▸ FRAGMENTO SELECCIONADO
###

El pasado tres de enero, a propósito del arranque del nuevo año, la actual Jefa de Gobierno de la Ciudad de México (y por mucho la mejor opción de MORENA para el relevo presidencial del 2024, ante los peligros reaccionarios que suponen Marcelo Ebrard y Ricardo Monreal), Claudia Sheinbaum, publicó en sus redes sociales dos breves mensajes cuya temática central era resaltar la naturaleza y los beneficios del programa Bienestar para Niñas y Niños, Mi Beca para Empezar, cuya población meta está constituida por las y los infantes que estudian en instituciones públicas de la CDMX, en niveles que van desde el preescolar hasta la secundaria.
El primero de dichos mensajes indicaba, textualmente, que «antes, se daba un pequeño apoyo a estudiantes de más altos promedios y se les llamaba “niños talento”. Para nosotros, una calificación no define el talento y sólo genera desigualdades. Porque la educación es un derecho, creamos la beca universal del Bienestar para Niñas y Niños». Mientras que el segundo, por su parte, ahondaba en el plano cuantitativo y cualitativo de dicha política subrayando que su padrón de beneficiarios y beneficiarias es del orden de poco más de un millón de niñas y niños, quienes «reciben un apoyo mensual y uno anual para útiles y uniformes escolares».
Por si mismos, ambos mensajes no se diferencian en mucho de cualquier otro tipo de comunicación emitida por una autoridad gubernamental en funciones (cualquiera que sea el partido político por el que ésta gobierne), pues entre sus responsabilidades cotidianas se hallan aquellas que obligan a los funcionarios públicos y a las funcionarias públicas a rendir cuentas de lo que hacen o dejan de hacer en beneficio o en perjuicio de la ciudadanía a la que, en principio, deben su cargo (en tanto que su naturaleza es de elección popular) y para la cual gobiernan. Dichas comunicaciones (en forma de tuits), sin embargo, fueron todo menos irrelevantes en las horas y los días siguientes; por lo menos no para un amplio espectro de la comentocracia que desde diciembre del 2018 profesa una profunda hostilidad en contra de los gobiernos emanados del Movimiento de Regeneración Nacional o que, en su defecto, afirman gobernar bajo las siglas y en consonancia con el espíritu de la Cuarta Transformación, ya sean estos municipales o estales (¡ni qué decir del federal!).

###

▸ LÍNEAS DE DATOS
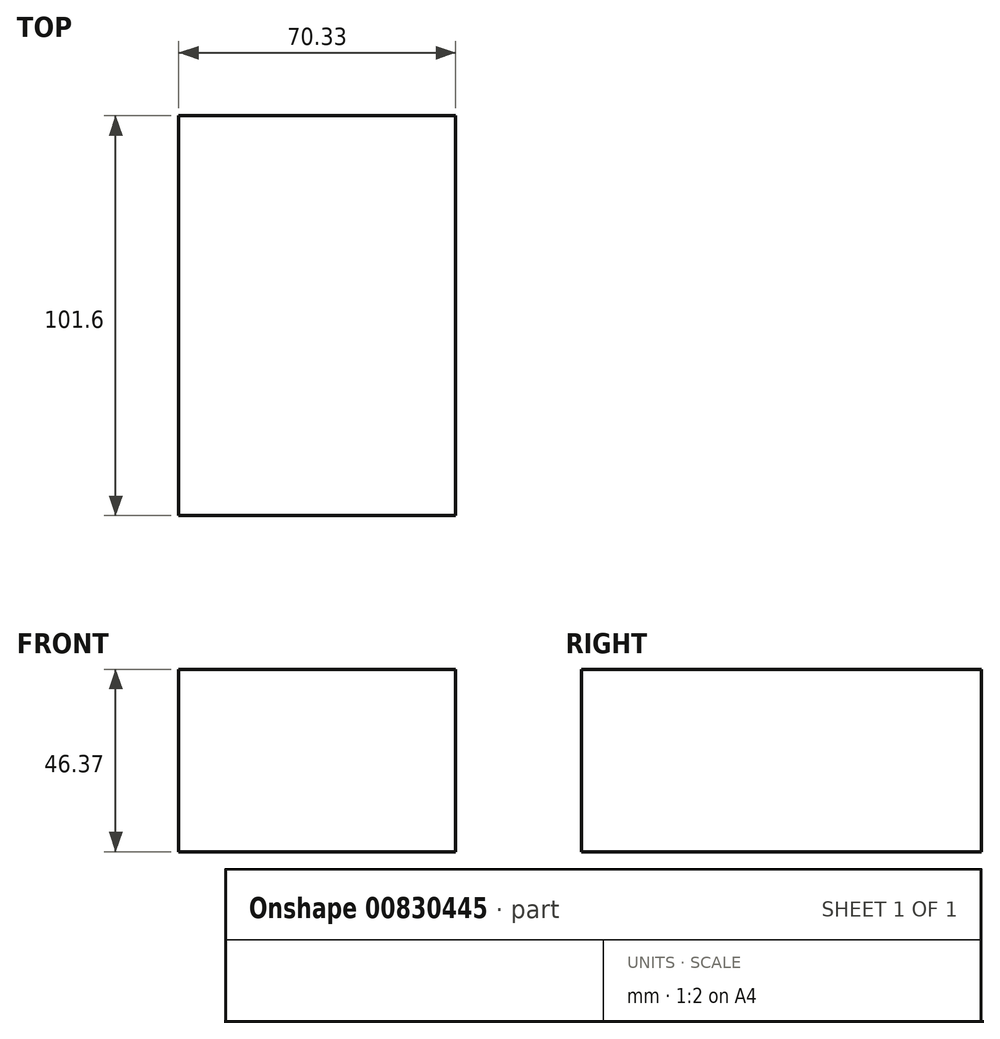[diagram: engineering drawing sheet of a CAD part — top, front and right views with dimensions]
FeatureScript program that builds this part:
annotation { "Feature Type Name" : "Feature", "Feature Type Description" : "" }
export const myFeature = defineFeature(function(context is Context, id is Id, definition is map)
    precondition{}
    {
        {
            var Q0;
            Q0=qCreatedBy(makeId("Front.planeOp"),FACE);
            var sketch = newSketch(context, id + "F0", { "sketchPlane" : qUnion([Q0])});
            skLineSegment(sketch, "E0.bottom", {"start": v(0, 46.37) * mm, "end": v(70.33, 46.37) * mm});
            skLineSegment(sketch, "E0.top", {"start": v(0, 0) * mm, "end": v(70.33, 0) * mm});
            skLineSegment(sketch, "E0.left", {"start": v(0, 46.37) * mm, "end": v(0, 0) * mm});
            skLineSegment(sketch, "E0.right", {"start": v(70.33, 46.37) * mm, "end": v(70.33, 0) * mm});
            skSolve(sketch);
        }
        {
            var Q0;
            Q0=makeQuery(id+"F0.imprint","IMPRINT",FACE,{"disambiguationData":[TD([[makeQuery(id+"F0.imprint","IMPRINT",EDGE,{"derivedFrom":sQuery(id+"F0.wireOp",EDGE,"E0.bottom")}),-1.0]])]});
            extrude(context, id + "F1", {"entities" : qUnion([Q0]), "depth" : 101.6 * mm, "offsetDistance" : 25.4 * mm});
        }
    });
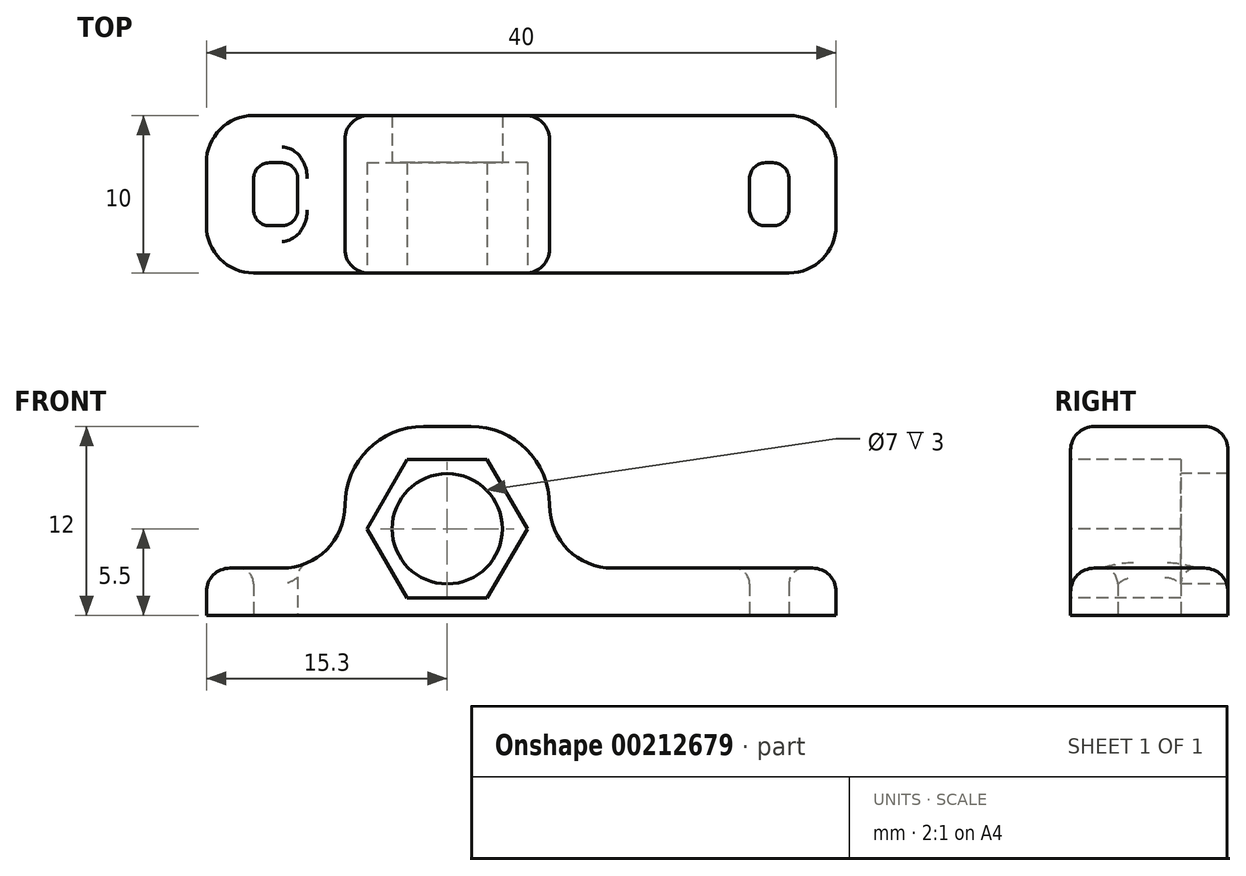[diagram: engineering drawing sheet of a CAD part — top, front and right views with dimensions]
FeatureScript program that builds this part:
annotation { "Feature Type Name" : "Feature", "Feature Type Description" : "" }
export const myFeature = defineFeature(function(context is Context, id is Id, definition is map)
    precondition{}
    {
        {
            var Q0;
            Q0=qCreatedBy(makeId("Top.planeOp"),FACE);
            var sketch = newSketch(context, id + "F0", { "sketchPlane" : qUnion([Q0])});
            skLineSegment(sketch, "E0.bottom", {"start": v(-17, 5) * mm, "end": v(17, 5) * mm});
            skLineSegment(sketch, "E0.top", {"start": v(-17, -5) * mm, "end": v(17, -5) * mm});
            skLineSegment(sketch, "E0.left", {"start": v(-20, 2) * mm, "end": v(-20, -2) * mm});
            skLineSegment(sketch, "E0.right", {"start": v(20, 2) * mm, "end": v(20, -2) * mm});
            skLineSegment(sketch, "E1.bottom", {"start": v(-16, 2) * mm, "end": v(-15.2, 2) * mm});
            skLineSegment(sketch, "E1.top", {"start": v(-16, -2) * mm, "end": v(-15.2, -2) * mm});
            skLineSegment(sketch, "E1.left", {"start": v(-17, 1) * mm, "end": v(-17, -1) * mm});
            skLineSegment(sketch, "E1.right", {"start": v(-14.2, 1) * mm, "end": v(-14.2, -1) * mm});
            skLineSegment(sketch, "E2.bottom", {"start": v(15.5, 2) * mm, "end": v(16, 2) * mm});
            skLineSegment(sketch, "E2.top", {"start": v(15.5, -2) * mm, "end": v(16, -2) * mm});
            skLineSegment(sketch, "E2.left", {"start": v(17, 1) * mm, "end": v(17, -1) * mm});
            skLineSegment(sketch, "E2.right", {"start": v(14.5, 1) * mm, "end": v(14.5, -1) * mm});
            skPoint(sketch, "E3.visualSharp", {"position": v(-17, 2) * mm});
            skArc(sketch, "E3.filletArc", {"start": v(-16, 2) * mm, "mid": v(-16.7, 1.7) * mm, "end": v(-17, 1) * mm});
            skPoint(sketch, "E4.visualSharp", {"position": v(-14.2, 2) * mm});
            skArc(sketch, "E4.filletArc", {"start": v(-14.2, 1) * mm, "mid": v(-14.5, 1.7) * mm, "end": v(-15.2, 2) * mm});
            skPoint(sketch, "E5.visualSharp", {"position": v(-17, -2) * mm});
            skArc(sketch, "E5.filletArc", {"start": v(-17, -1) * mm, "mid": v(-16.7, -1.7) * mm, "end": v(-16, -2) * mm});
            skPoint(sketch, "E6.visualSharp", {"position": v(-14.2, -2) * mm});
            skArc(sketch, "E6.filletArc", {"start": v(-15.2, -2) * mm, "mid": v(-14.5, -1.7) * mm, "end": v(-14.2, -1) * mm});
            skPoint(sketch, "E7.visualSharp", {"position": v(17, 2) * mm});
            skArc(sketch, "E7.filletArc", {"start": v(17, 1) * mm, "mid": v(16.7, 1.7) * mm, "end": v(16, 2) * mm});
            skPoint(sketch, "E8.visualSharp", {"position": v(14.5, 2) * mm});
            skArc(sketch, "E8.filletArc", {"start": v(15.5, 2) * mm, "mid": v(14.8, 1.7) * mm, "end": v(14.5, 1) * mm});
            skPoint(sketch, "E9.visualSharp", {"position": v(14.5, -2) * mm});
            skArc(sketch, "E9.filletArc", {"start": v(14.5, -1) * mm, "mid": v(14.8, -1.7) * mm, "end": v(15.5, -2) * mm});
            skPoint(sketch, "E10.visualSharp", {"position": v(17, -2) * mm});
            skArc(sketch, "E10.filletArc", {"start": v(16, -2) * mm, "mid": v(16.7, -1.7) * mm, "end": v(17, -1) * mm});
            skPoint(sketch, "E11.visualSharp", {"position": v(-20, 5) * mm});
            skArc(sketch, "E11.filletArc", {"start": v(-17, 5) * mm, "mid": v(-19.12, 4.12) * mm, "end": v(-20, 2) * mm});
            skPoint(sketch, "E12.visualSharp", {"position": v(-20, -5) * mm});
            skArc(sketch, "E12.filletArc", {"start": v(-20, -2) * mm, "mid": v(-19.12, -4.12) * mm, "end": v(-17, -5) * mm});
            skPoint(sketch, "E13.visualSharp", {"position": v(20, -5) * mm});
            skArc(sketch, "E13.filletArc", {"start": v(17, -5) * mm, "mid": v(19.12, -4.12) * mm, "end": v(20, -2) * mm});
            skPoint(sketch, "E14.visualSharp", {"position": v(20, 5) * mm});
            skArc(sketch, "E14.filletArc", {"start": v(20, 2) * mm, "mid": v(19.12, 4.12) * mm, "end": v(17, 5) * mm});
            skSolve(sketch);
        }
        {
            var Q0;
            Q0=makeQuery(id+"F0.imprint","IMPRINT",FACE,{"disambiguationData":[TD([[makeQuery(id+"F0.imprint","IMPRINT",EDGE,{"derivedFrom":sQuery(id+"F0.wireOp",EDGE,"E0.bottom")}),-1.0]])]});
            extrude(context, id + "F1", {"entities" : qUnion([Q0]), "depth" : 12 * mm});
        }
        {
            var Q0;
            Q0=makeQuery(id+"F1.opExtrude","SWEPT_FACE",FACE,{"disambiguationData":[OSD([sQuery(id+"F0.wireOp",EDGE,"E0.top")])]});
            var sketch = newSketch(context, id + "F2", { "sketchPlane" : qUnion([Q0])});
            skLineSegment(sketch, "E15.bottom", {"start": v(-21.2, 13) * mm, "end": v(-11.2, 13) * mm});
            skLineSegment(sketch, "E15.top", {"start": v(-21.2, 3) * mm, "end": v(-15.2, 3) * mm});
            skLineSegment(sketch, "E15.left", {"start": v(-21.2, 13) * mm, "end": v(-21.2, 3) * mm});
            skLineSegment(sketch, "E15.right", {"start": v(-11.2, 13) * mm, "end": v(-11.2, 7) * mm});
            skLineSegment(sketch, "E16.bottom", {"start": v(1.8, 13) * mm, "end": v(20.8, 13) * mm});
            skLineSegment(sketch, "E16.top", {"start": v(5.8, 3) * mm, "end": v(20.8, 3) * mm});
            skLineSegment(sketch, "E16.left", {"start": v(1.8, 13) * mm, "end": v(1.8, 7) * mm});
            skLineSegment(sketch, "E16.right", {"start": v(20.8, 13) * mm, "end": v(20.8, 3) * mm});
            skPoint(sketch, "E17.visualSharp", {"position": v(-11.2, 3) * mm});
            skArc(sketch, "E17.filletArc", {"start": v(-15.2, 3) * mm, "mid": v(-12.37, 4.17) * mm, "end": v(-11.2, 7) * mm});
            skPoint(sketch, "E18.visualSharp", {"position": v(1.8, 3) * mm});
            skArc(sketch, "E18.filletArc", {"start": v(1.8, 7) * mm, "mid": v(2.97, 4.17) * mm, "end": v(5.8, 3) * mm});
            skSolve(sketch);
        }
        {
            var Q0;
            Q0 = qSketchRegion(id + "F2", true);
            extrude(context, id + "F3", {"entities" : qUnion([Q0]), "operationType" : NewBodyOperationType.REMOVE, "endBound" : BoundingType.THROUGH_ALL, "oppositeDirection" : true, "depth" : 25 * mm});
        }
        {
            var Q0;
            Q0=makeQuery(id+"F3.boolean.opBoolean","INTERSECT",EDGE,{"derivedFrom":[makeQuery(id+"F1.opExtrude","CAP_FACE",FACE,{"disambiguationData":[OSD([sQuery(id+"F0.wireOp",EDGE,"E0.bottom"),sQuery(id+"F0.wireOp",EDGE,"E0.top"),sQuery(id+"F0.wireOp",EDGE,"E0.left"),sQuery(id+"F0.wireOp",EDGE,"E0.right"),sQuery(id+"F0.wireOp",EDGE,"E1.bottom"),sQuery(id+"F0.wireOp",EDGE,"E1.top"),sQuery(id+"F0.wireOp",EDGE,"E1.left"),sQuery(id+"F0.wireOp",EDGE,"E1.right"),sQuery(id+"F0.wireOp",EDGE,"E2.bottom"),sQuery(id+"F0.wireOp",EDGE,"E2.top"),sQuery(id+"F0.wireOp",EDGE,"E2.left"),sQuery(id+"F0.wireOp",EDGE,"E2.right"),sQuery(id+"F0.wireOp",EDGE,"E3.filletArc"),sQuery(id+"F0.wireOp",EDGE,"E4.filletArc"),sQuery(id+"F0.wireOp",EDGE,"E5.filletArc"),sQuery(id+"F0.wireOp",EDGE,"E6.filletArc"),sQuery(id+"F0.wireOp",EDGE,"E7.filletArc"),sQuery(id+"F0.wireOp",EDGE,"E8.filletArc"),sQuery(id+"F0.wireOp",EDGE,"E9.filletArc"),sQuery(id+"F0.wireOp",EDGE,"E10.filletArc"),sQuery(id+"F0.wireOp",EDGE,"E11.filletArc"),sQuery(id+"F0.wireOp",EDGE,"E12.filletArc"),sQuery(id+"F0.wireOp",EDGE,"E13.filletArc"),sQuery(id+"F0.wireOp",EDGE,"E14.filletArc")])],"isStart":false}),makeQuery(id+"F3.opExtrude","SWEPT_FACE",FACE,{"disambiguationData":[OSD([sQuery(id+"F2.wireOp",EDGE,"E15.right")])]})]});
            var Q1;
            Q1=makeQuery(id+"F3.boolean.opBoolean","INTERSECT",EDGE,{"derivedFrom":[makeQuery(id+"F1.opExtrude","CAP_FACE",FACE,{"disambiguationData":[OSD([sQuery(id+"F0.wireOp",EDGE,"E0.bottom"),sQuery(id+"F0.wireOp",EDGE,"E0.top"),sQuery(id+"F0.wireOp",EDGE,"E0.left"),sQuery(id+"F0.wireOp",EDGE,"E0.right"),sQuery(id+"F0.wireOp",EDGE,"E1.bottom"),sQuery(id+"F0.wireOp",EDGE,"E1.top"),sQuery(id+"F0.wireOp",EDGE,"E1.left"),sQuery(id+"F0.wireOp",EDGE,"E1.right"),sQuery(id+"F0.wireOp",EDGE,"E2.bottom"),sQuery(id+"F0.wireOp",EDGE,"E2.top"),sQuery(id+"F0.wireOp",EDGE,"E2.left"),sQuery(id+"F0.wireOp",EDGE,"E2.right"),sQuery(id+"F0.wireOp",EDGE,"E3.filletArc"),sQuery(id+"F0.wireOp",EDGE,"E4.filletArc"),sQuery(id+"F0.wireOp",EDGE,"E5.filletArc"),sQuery(id+"F0.wireOp",EDGE,"E6.filletArc"),sQuery(id+"F0.wireOp",EDGE,"E7.filletArc"),sQuery(id+"F0.wireOp",EDGE,"E8.filletArc"),sQuery(id+"F0.wireOp",EDGE,"E9.filletArc"),sQuery(id+"F0.wireOp",EDGE,"E10.filletArc"),sQuery(id+"F0.wireOp",EDGE,"E11.filletArc"),sQuery(id+"F0.wireOp",EDGE,"E12.filletArc"),sQuery(id+"F0.wireOp",EDGE,"E13.filletArc"),sQuery(id+"F0.wireOp",EDGE,"E14.filletArc")])],"isStart":false}),makeQuery(id+"F3.opExtrude","SWEPT_FACE",FACE,{"disambiguationData":[OSD([sQuery(id+"F2.wireOp",EDGE,"E16.left")])]})]});
            fillet(context, id + "F4", {"entities" : qUnion([Q0, Q1]), "radius" : 5 * mm, "tangentPropagation" : true, "allowEdgeOverflow" : false});
        }
        {
            var Q0;
            Q0=makeQuery(id+"F1.opExtrude","SWEPT_FACE",FACE,{"disambiguationData":[OSD([sQuery(id+"F0.wireOp",EDGE,"E0.top")])]});
            var sketch = newSketch(context, id + "F5", { "sketchPlane" : qUnion([Q0])});
            skCircle(sketch, "E19", {"center": v(-4.7, 5.5) * mm, "radius": 3.5 * mm});
            skSolve(sketch);
        }
        {
            var Q0;
            Q0=makeQuery(id+"F5.imprint","IMPRINT",FACE,{"disambiguationData":[TD([[makeQuery(id+"F5.imprint","IMPRINT",EDGE,{"derivedFrom":sQuery(id+"F5.wireOp",EDGE,"E19")}),1.0]])]});
            extrude(context, id + "F6", {"entities" : qUnion([Q0]), "operationType" : NewBodyOperationType.REMOVE, "endBound" : BoundingType.THROUGH_ALL, "oppositeDirection" : true, "depth" : 25 * mm});
        }
        {
            var Q0;
            Q0=makeQuery(id+"F1.opExtrude","SWEPT_FACE",FACE,{"disambiguationData":[OSD([sQuery(id+"F0.wireOp",EDGE,"E0.top")])]});
            var sketch = newSketch(context, id + "F7", { "sketchPlane" : qUnion([Q0])});
            skCircle(sketch, "E20.cCircle", {"center": v(-4.7, 5.5) * mm, "radius": 4.4 * mm, "construction": true});
            skLineSegment(sketch, "E20.0", {"start": v(-2.16, 1.1) * mm, "end": v(-7.24, 1.1) * mm});
            skLineSegment(sketch, "E20.1", {"start": v(-7.24, 1.1) * mm, "end": v(-9.78, 5.5) * mm});
            skLineSegment(sketch, "E20.2", {"start": v(-9.78, 5.5) * mm, "end": v(-7.24, 9.9) * mm});
            skLineSegment(sketch, "E20.3", {"start": v(-7.24, 9.9) * mm, "end": v(-2.16, 9.9) * mm});
            skLineSegment(sketch, "E20.4", {"start": v(-2.16, 9.9) * mm, "end": v(0.38, 5.5) * mm});
            skLineSegment(sketch, "E20.5", {"start": v(0.38, 5.5) * mm, "end": v(-2.16, 1.1) * mm});
            skPoint(sketch, "E20.0.midPoint", {"position": v(-4.7, 1.1) * mm});
            skSolve(sketch);
        }
        {
            var Q0;
            Q0 = qSketchRegion(id + "F7", true);
            extrude(context, id + "F8", {"entities" : qUnion([Q0]), "operationType" : NewBodyOperationType.REMOVE, "oppositeDirection" : true, "depth" : 7 * mm});
        }
        {
            var Q0;
            Q0=makeQuery(id+"F3.boolean.opBoolean","INTERSECT",EDGE,{"derivedFrom":[makeQuery(id+"F1.opExtrude","SWEPT_FACE",FACE,{"disambiguationData":[OSD([sQuery(id+"F0.wireOp",EDGE,"E0.right")])]}),makeQuery(id+"F3.opExtrude","SWEPT_FACE",FACE,{"disambiguationData":[OSD([sQuery(id+"F2.wireOp",EDGE,"E16.top")])]})]});
            fillet(context, id + "F9", {"entities" : qUnion([Q0]), "radius" : 1.5 * mm, "tangentPropagation" : true, "allowEdgeOverflow" : false});
        }
        {
            var Q0;
            Q0=makeQuery(id+"F3.boolean.opBoolean","INTERSECT",EDGE,{"derivedFrom":[makeQuery(id+"F1.opExtrude","SWEPT_FACE",FACE,{"disambiguationData":[OSD([sQuery(id+"F0.wireOp",EDGE,"E2.left")])]}),makeQuery(id+"F3.opExtrude","SWEPT_FACE",FACE,{"disambiguationData":[OSD([sQuery(id+"F2.wireOp",EDGE,"E16.top")])]})]});
            var Q1;
            Q1=makeQuery(id+"F3.boolean.opBoolean","INTERSECT",EDGE,{"derivedFrom":[makeQuery(id+"F1.opExtrude","SWEPT_FACE",FACE,{"disambiguationData":[OSD([sQuery(id+"F0.wireOp",EDGE,"E1.left")])]}),makeQuery(id+"F3.opExtrude","SWEPT_FACE",FACE,{"disambiguationData":[OSD([sQuery(id+"F2.wireOp",EDGE,"E15.top")])]})]});
            fillet(context, id + "F10", {"entities" : qUnion([Q0, Q1]), "radius" : 1 * mm, "tangentPropagation" : true, "allowEdgeOverflow" : false});
        }
    });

###

▸ ACCIONES REQUERIDAS
**a.** Según el fragmento sobre los mensajes de Claudia Sheinbaum, ¿cuántos beneficiarios tiene el padrón del programa Bienestar para Niñas y Niños?
**b.** Escribe la continuación del fragmento sobre los mensajes de Claudia Sheinbaum a partir de su última oración.

▸ RESULTADOS DEL EJERCICIO
**a.** Poco más de un millón de niñas y niños.

**b.**
¿Cuál fue el problema? Aunque a la fecha ya es relativamente común encontrar reacciones inmediatas y agresivas (casi que en automático) en redes sociales y en espacios tradicionales de discusión y de opinión (radio, prensa y televisión) en contra de cualquier política pública que emane de los gobiernos de la 4T (en especial aquellas que tienen un carácter marcadamente social), en esta ocasión, más allá del automatismo de la respuesta por parte de la oposición (desde hace tempo tan adepta a usar cualquier temática que involucre a las infancias y a las juventudes como carne de cañón para movilizar su agenda de golpeteo mediático), lo que parece haber encendido su virulencia tan pronto en el nuevo año fue la decisión del gobierno de la Ciudad de México de desmarcarse de una práctica tan común en gobiernos anteriores que, para ponerlo simple, se sintetizaba en la idea de que la meritocracia (y no al mérito) hay que alimentarla desde la más tierna infancia de las y los estudiantes, para que crezca con robustez en la medida en que avancen por los siguientes niveles educativos que constituyen el esquema básico de escolarización en México.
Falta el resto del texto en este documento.